BALTIMORE (WJZ) — A natural gas buildup was the cause of the deadly explosion in a northwest Baltimore neighborhood in August 2020, city officials said Tuesday.
Chief Niles Ford said when a stove was turned on, it triggered the blast along Labyrinth Road.
“After months of investigating, it has been determined that the explosion was a result of a large natural gas buildup, Ford said. “Based on the investigation and evidence, it appears as though a stove was turned on, which provided the ignition source.”
Ford said there was HVAC work done in the basement at 4232 Labyrinth Road the day before; however, officials have not found the proper permits found for the licensed contractor’s work.
“While investigating, we were able to locate all four gas meters that were associated, after which BGE was contacted and a request was made for the readings, ” Ford said. “From those readings, a spike in natural gas levels were detected between 1:30 a.m. and 2 a.m. on August 10 from the address of 4232 Labyrinth Road.”
Three homes were destroyed in the August 10 blast and a fourth home had to be demolished.

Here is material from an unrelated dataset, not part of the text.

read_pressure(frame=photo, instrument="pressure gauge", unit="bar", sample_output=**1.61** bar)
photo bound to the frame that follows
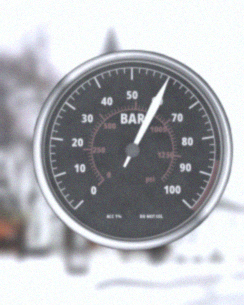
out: **60** bar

Twenty-year-old Joseph Graham, a Morgan State University electrical engineering student, and 61-year-old Lonnie Herriott lost their lives.
Graham’s aunt Christi Levy said knowing the cause has not brought closure.

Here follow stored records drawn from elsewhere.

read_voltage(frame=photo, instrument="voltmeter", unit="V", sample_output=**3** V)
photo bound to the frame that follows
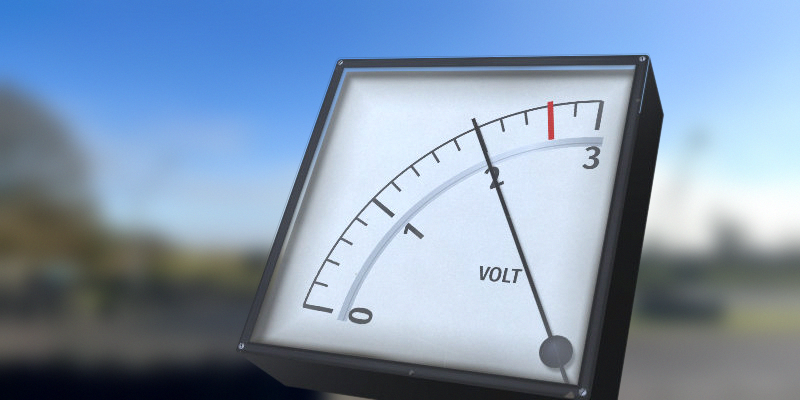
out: **2** V
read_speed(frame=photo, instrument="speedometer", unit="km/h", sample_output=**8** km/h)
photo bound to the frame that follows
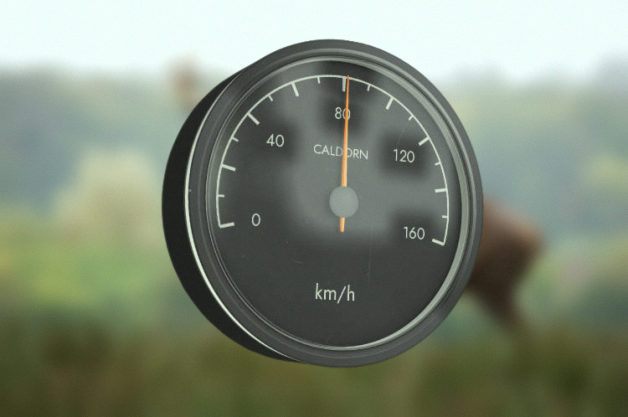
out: **80** km/h
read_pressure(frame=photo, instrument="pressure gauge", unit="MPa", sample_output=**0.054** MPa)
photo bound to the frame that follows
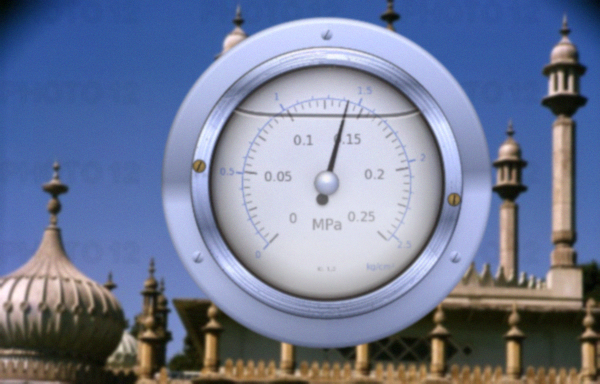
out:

“I was hoping that once we found out how this happened, that it would relieve some of the pain and it’s not true. It makes me angry that it has happened,” Levi said.

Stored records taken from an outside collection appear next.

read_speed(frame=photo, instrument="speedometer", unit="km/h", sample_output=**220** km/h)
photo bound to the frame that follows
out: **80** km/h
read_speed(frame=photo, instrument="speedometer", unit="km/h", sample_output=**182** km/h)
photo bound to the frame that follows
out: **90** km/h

The power of the blast traveled from the epicenter and damaged dozens of additional homes. Homeowners in the area are still trying to repair their homes.
“I personally received a call from my mom who works at the Giant next door about feeling an explosion,” Mayor Brandon Scott said. “I knew something was severely wrong just based off of the sound in my mother’s voice.”
Councilman Isaac “Yitzy” Schleifer who represents this district said if the contractor was negligent and did not obtain a proper permit, those actions are “unacceptable.”
“The one benefit to getting a permit is that an inspector will come out and inspect their work, and that’s where it’s really sad to see a situation like this play out when perhaps an inspector could’ve come out and double-checked this work,” he said.
Schleifer said civil penalties could be a possibility. As of the close of business Tuesday, city officials did not release the name of the contractor.